Il team ha portato a termine un’operazione di polizia giudiziaria che ha visto il sequestro di 23 gatti tenuti, secondo quanto rilevato dal corpo forestale «in pessime condizioni igienico-sanitarie all’interno di alcuni fabbricati fatiscenti e pericolanti nel centro storico di Acciano». Strutture «oggetto di una specifica ordinanza del sindaco emessa a tutela della pubblica incolumità».

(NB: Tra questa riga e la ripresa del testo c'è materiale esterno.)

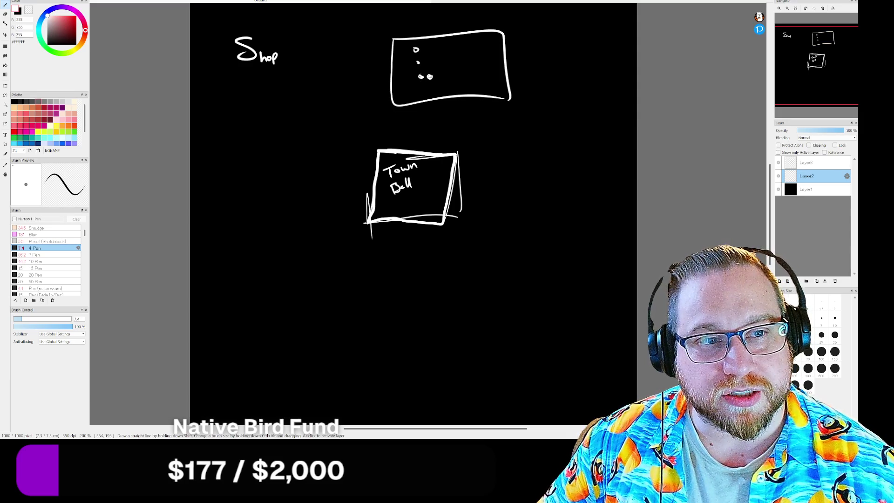
pyautogui.moveTo(421, 76)
pyautogui.mouseDown()
pyautogui.moveTo(443, 73)
pyautogui.moveTo(425, 43)
pyautogui.moveTo(437, 41)
pyautogui.moveTo(443, 74)
pyautogui.mouseUp()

Nel corso delle ispezioni è emerso che gli oltre 20 gatti «vivevano in spazi ristretti contaminati da escrementi e rifiuti, al buio, in condizioni di clausura e con limitate possibilità di movimento che hanno determinato per tutti gli animali comportamenti ripetitivi all’interno di ogni gruppo».

I felini sono stati prontamente visitati dai veterinari Asl che hanno riscontrato per alcuni di essi «lesioni su varie parti del corpo (occhi, orecchie, coda) dovute alla mancanza di igiene, disidratazione, riduzione delle masse muscolari, del peso corporeo e pelo opaco». I gatti sequestrati sono stati provvisoriamente ricoverati presso una struttura di proprietà del Comune di Acciano e nei prossimi giorni saranno sottoposti alle cure sanitarie, alla verifica del sesso e alla sterilizzazione delle femmine, da parte del personale specializzato della Asl.

La proprietaria dei gatti è stata «deferita all’autorità giudiziaria per i reati di maltrattamento di animali, per la detenzione degli stessi in condizioni incompatibili con le loro caratteristiche etologiche; abbandono di animali, in quanto le condizioni di detenzione sono risultate incompatibili con la natura propria del gatto e produttive di gravi sofferenze e per aver violato le disposizioni sindacali circa l’interdizione all’accesso nella zona in cui erano stati rinchiusi».